Selected extract ▸

Support Questions

Find answers, ask questions, and share your expertise
Announcements
Celebrating as our community reaches 100,000 members! Thank you!

Sreamsets setup on CDH 5.9.1

avatar
Explorer

Hi,

 

We have installed and configure CDH 5.9.1 using couldera director. We are trying to deply streamsets data collector 2.2  as cluster service using percel. I could download, distrubute and activate parcel from Manager. However I tried to add service but I could not find any option to choose  streamsets data collector.  I tried streamsets version 2.1 as well but no luck.

 

Your help will be appreciated. 

 

Thanks

SP

1 ACCEPTED SOLUTION

avatar
Rising Star

I'm not sure if there's official support with Director, but it can be done using the conf file with the help of a bootstrap script:

 

Specify a bootstrap script (only for the CM instance) to download and place the csd jar in the appropriate csd directory.

 

instances {

  cminstance {
    type: m4.xlarge
    image: ami-ac5f2fcc

    tags {
      owner: ${?USER}
    }

    bootstrapScript: """#!/bin/sh
yum -y install wget
wget https://archives.streamsets.com/datacollector/2.3.0.0/csd/STREAMSETS-2.3.0.0.jar
mkdir -p /opt/cloudera/csd
mv STREAMSETS-2.3.0.0.jar /opt/cloudera/csd/
"""
  }

  ...
}

You also have to specify the Product, Service, Role name along with the Parcel Repository URL in the conf file. The following worked for me (I went through a manual install to get these values):

 

cluster {

  # add the streamset data collector product
  products {
    CDH: 5
    STREAMSETS_DATACOLLECTOR: 2.3
  }


  # add the streamset parcel repository
  parcelRepositories: ["http://archive.cloudera.com/cdh5/parcels/5.9/",
                       "https://archives.streamsets.com/datacollector/latest/parcel/"]

  # add the service
  services: [HDFS, YARN, STREAMSETS,...]

  ...

  workers {
  	...

    # add the data collector role to the streamset service
    roles {
      HDFS: [DATANODE]
      YARN: [NODEMANAGER]
      STREAMSETS: [DATACOLLECTOR]
      ...
    }
  }
}

 

View solution in original post

5 REPLIES 5

avatar
Rising Star

I'm not sure if there's official support with Director, but it can be done using the conf file with the help of a bootstrap script:

 

Specify a bootstrap script (only for the CM instance) to download and place the csd jar in the appropriate csd directory.

 

instances {

  cminstance {
    type: m4.xlarge
    image: ami-ac5f2fcc

    tags {
      owner: ${?USER}
    }

    bootstrapScript: """#!/bin/sh
yum -y install wget
wget https://archives.streamsets.com/datacollector/2.3.0.0/csd/STREAMSETS-2.3.0.0.jar
mkdir -p /opt/cloudera/csd
mv STREAMSETS-2.3.0.0.jar /opt/cloudera/csd/
"""
  }

  ...
}

You also have to specify the Product, Service, Role name along with the Parcel Repository URL in the conf file. The following worked for me (I went through a manual install to get these values):

 

cluster {

  # add the streamset data collector product
  products {
    CDH: 5
    STREAMSETS_DATACOLLECTOR: 2.3
  }


  # add the streamset parcel repository
  parcelRepositories: ["http://archive.cloudera.com/cdh5/parcels/5.9/",
                       "https://archives.streamsets.com/datacollector/latest/parcel/"]

  # add the service
  services: [HDFS, YARN, STREAMSETS,...]

  ...

Problems to solve ▸
1) In the forum thread about setting up StreamSets on CDH, what instance type does the accepted solution assign to the CM instance?
2) Pick out every line of the entries below that contains the word "start".

Material to process ▸
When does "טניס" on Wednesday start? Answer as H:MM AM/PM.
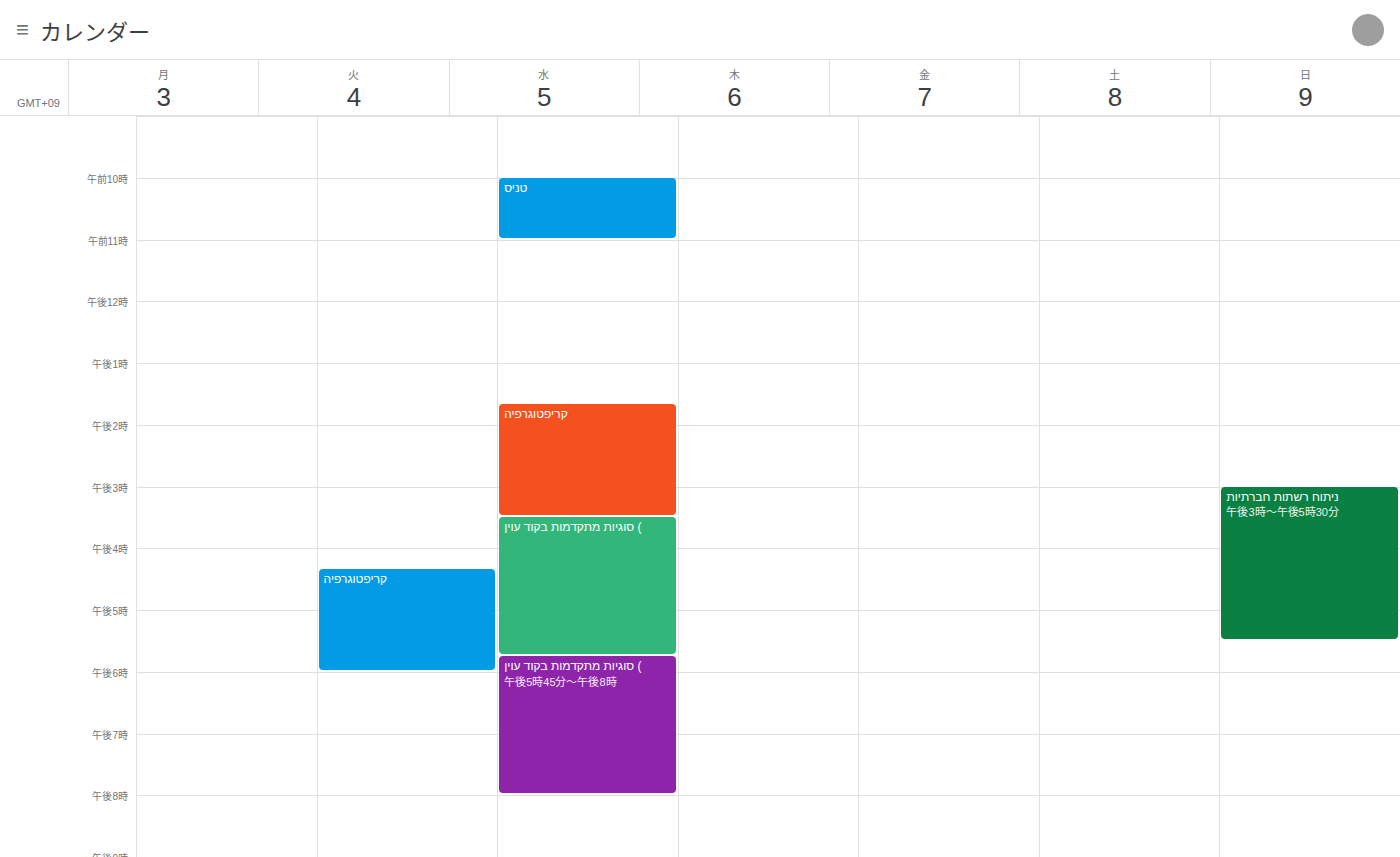
10:00 AM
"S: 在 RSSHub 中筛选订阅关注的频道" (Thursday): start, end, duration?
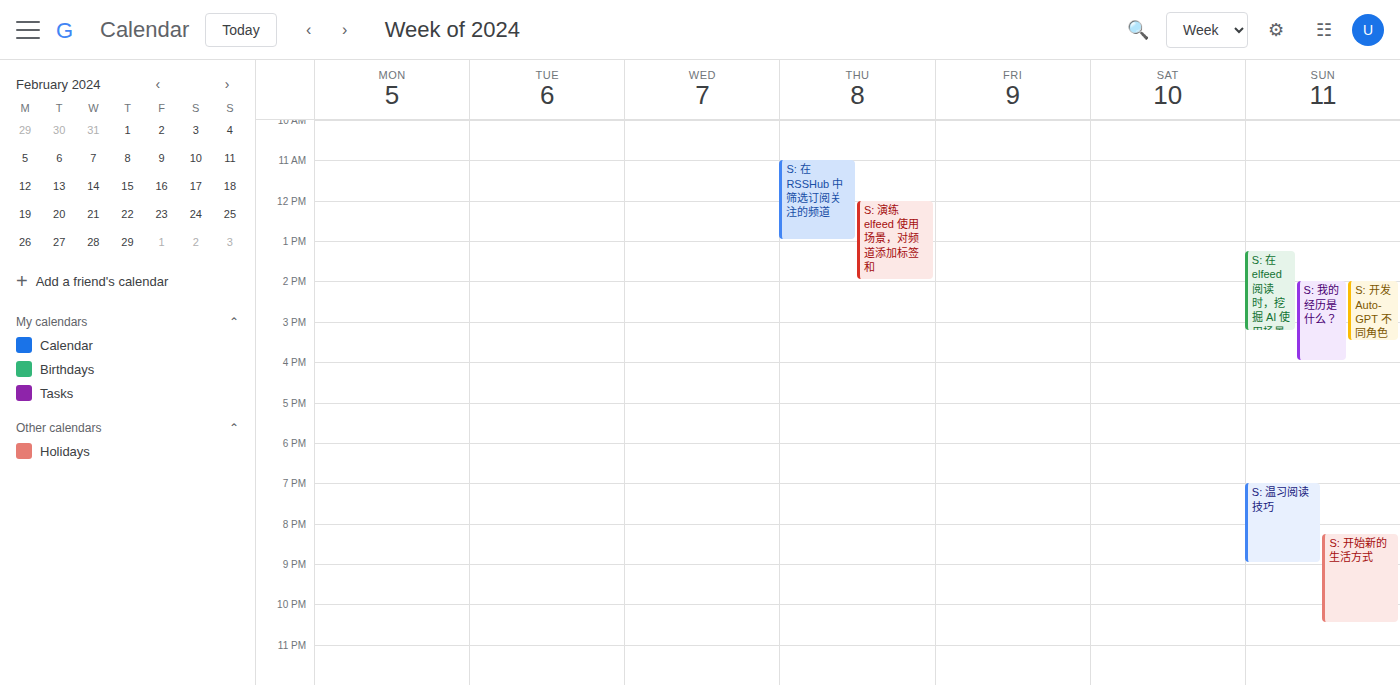
11:00 AM to 1:00 PM, 2 hours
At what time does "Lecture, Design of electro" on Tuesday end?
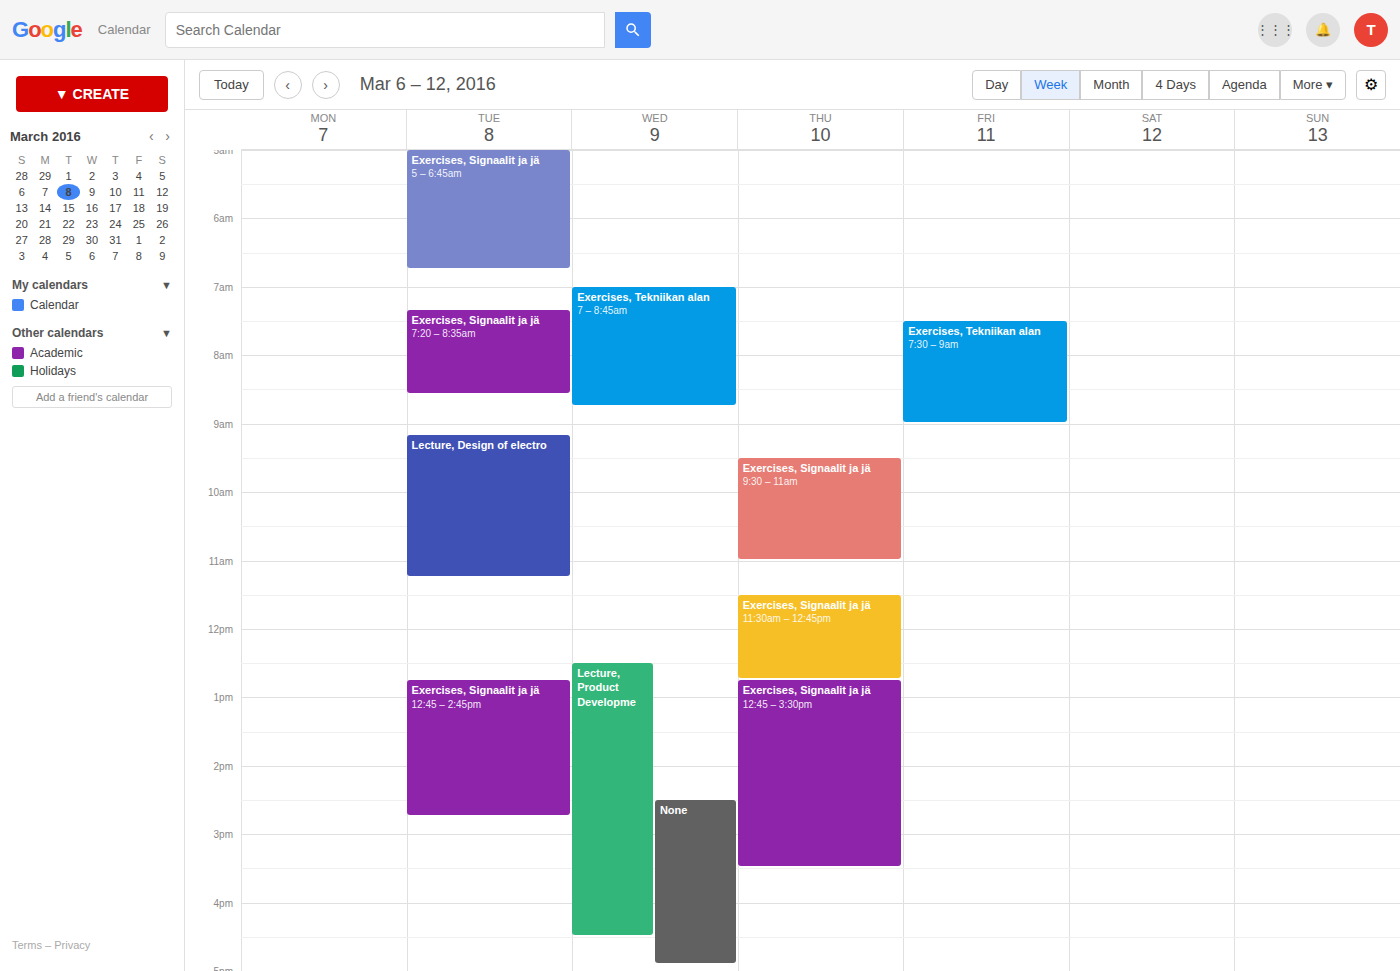
11:15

Expected responses ▸
1) m4.xlarge

2)
When does "טניס" on Wednesday start? Answer as H:MM AM/PM.
"S: 在 RSSHub 中筛选订阅关注的频道" (Thursday): start, end, duration?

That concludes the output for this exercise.